The Price You Pay
The speaking fee of a prominent man in technology could fund an entire conference of brilliant women.Why?
In 1988, Jasper Johns’ painting False Start sold for $17 million, then a record high for a living artist. The Guerrilla Girls, an anonymous art collective, responded by wheatpasting Lower Manhattan with posters listing women and people of color — someone could collect work from each of them for that price. These were artists from the history books — Mary Cassatt! Georgia O’Keeffe! Meret Oppenheim! Lavinia Fontana! Eva Hesse! Frida Kahlo! Barbara Hepworth! Artemisia Gentileschi! You could literally fill a gallery with extraordinary pieces for the price of this one painting.
False Start sold for $80 million in 2006. Johns’ Flag sold more recently for $110 million. But despite rocketing prices in the art world, Berthe Morisot’s 1881 painting After Lunch is, at $10.9 million, the record price for any work by a female artist. (The Card Players, by her contemporary Cezanne, is the world’s most expensive painting at $259 million.)
Now, Jasper Johns is not to blame — not in the least. Bashful and ambivalent about his success, he is about as great a person to win the art world lottery as one might wish. Lovely Jasper Johns — besties with Susan Sontag, encouraging of female artists like Diane Arbus, often described as shy or soft-spoken—was an ally to women in the arts. And Johns continues to face lingering institutional homophobia. As recently as last winter, MoMA was found straightwashing his six year relationship with Robert Rauschenberg, calling them “friends” in the wall text of an exhibition about their work.

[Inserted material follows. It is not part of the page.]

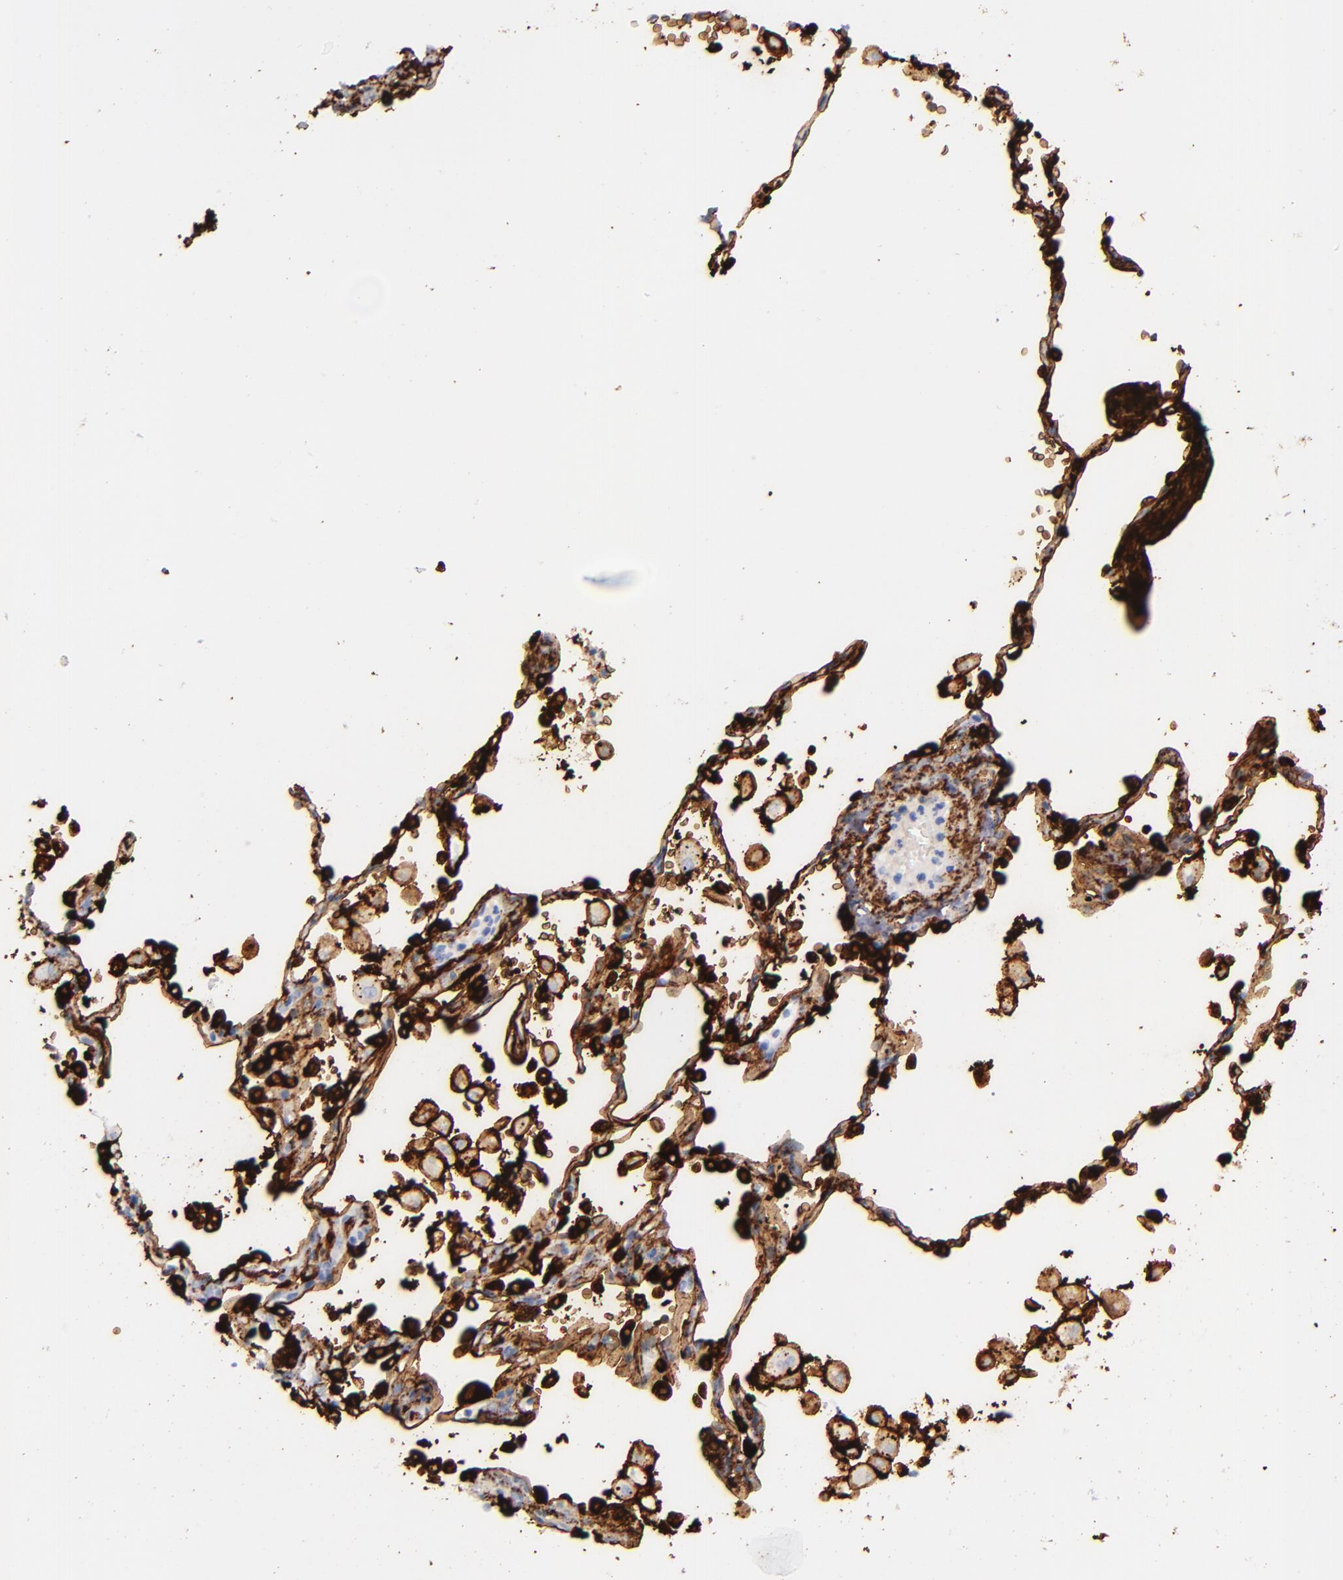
{"staining": {"intensity": "strong", "quantity": ">75%", "location": "cytoplasmic/membranous"}, "tissue": "lung cancer", "cell_type": "Tumor cells", "image_type": "cancer", "snomed": [{"axis": "morphology", "description": "Squamous cell carcinoma, NOS"}, {"axis": "topography", "description": "Lung"}], "caption": "A micrograph showing strong cytoplasmic/membranous positivity in approximately >75% of tumor cells in lung cancer, as visualized by brown immunohistochemical staining.", "gene": "SFTPA2", "patient": {"sex": "male", "age": 71}}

No, the target of their criticism isn’t Johns, but the structural inequality the sale price reveals.To this day it is impossible to imagine a female living artist selling anything for what Johns received twenty-five years ago ($33 million adjusted for inflation.) And it is not for lack of talent as the list of artists in the Guerilla Girls poster shows. Women struggle for visibility, while opportunities come less frequently and their work is dismissed as inferior. Johns, however, looked the part of a brilliant artist. He was constantly booked for exhibitions, his work was constantly reviewed and profiled in art publications. Leo Castelli represented his work, an art dealer with a gift for spotting and nurturing geniuses who were, with the exception of Lee Bontecou, white men like him.
When I hear about male “thought leaders” in the tech industry with speaking fees of as much as $45,000, I am reminded of that poster. That sum of money reveals the years and layers of decisions made that favor white men in their careers. For the price of one keynote address, you might schedule a week of talks by some of the brilliant women in the world.
Public speaking is the tech community equivalent of an art exhibition. It is lucrative and it positions you to advance. Imagine a man is booked to speak each month and receives honoraria of roughly $2,000 at each event. In a year, he made $24,000 more than a female colleague receiving no invitations. He also earned frequent flier miles and hotel points, expanded his professional network, and this boost in visibility will only lead to more opportunities.
Absence of diversity signals something other than merit went into the selection process. Sometimes it is simply that the organizer is lazy. What if someone books speakers after reading a “best in the industry” list with bias baked in like San Francisco magazine’s recent profile of six white male tech journalists? Those small acts of erasure add up. Meanwhile I hear from a number of men that it is embarrassing to receive accolades or opportunities if bias appears to be a factor.
Conference organizers, exhibition curators, and publication editors: think of the invoices you processed this year. How much money did you pay men? How much did women make? What if the entire industry has records like yours?
We are not just talking about representation. Gender bias is also about class and wages. A system that gives white men greater visibility also favors them financially. To the white men reading this, I don’t blame you for benefiting from a broken system. I invite you to speak out against the perpetuation of stereotypes and inequality. Check to see if a conference has a diversity policy before agreeing to participate in an event. If you send regrets, suggest people in your place who might never otherwise be considered by the committee. Take small steps to center people whose voices might otherwise be lost. Ending these drawn out cycles of discrimination will benefit us all.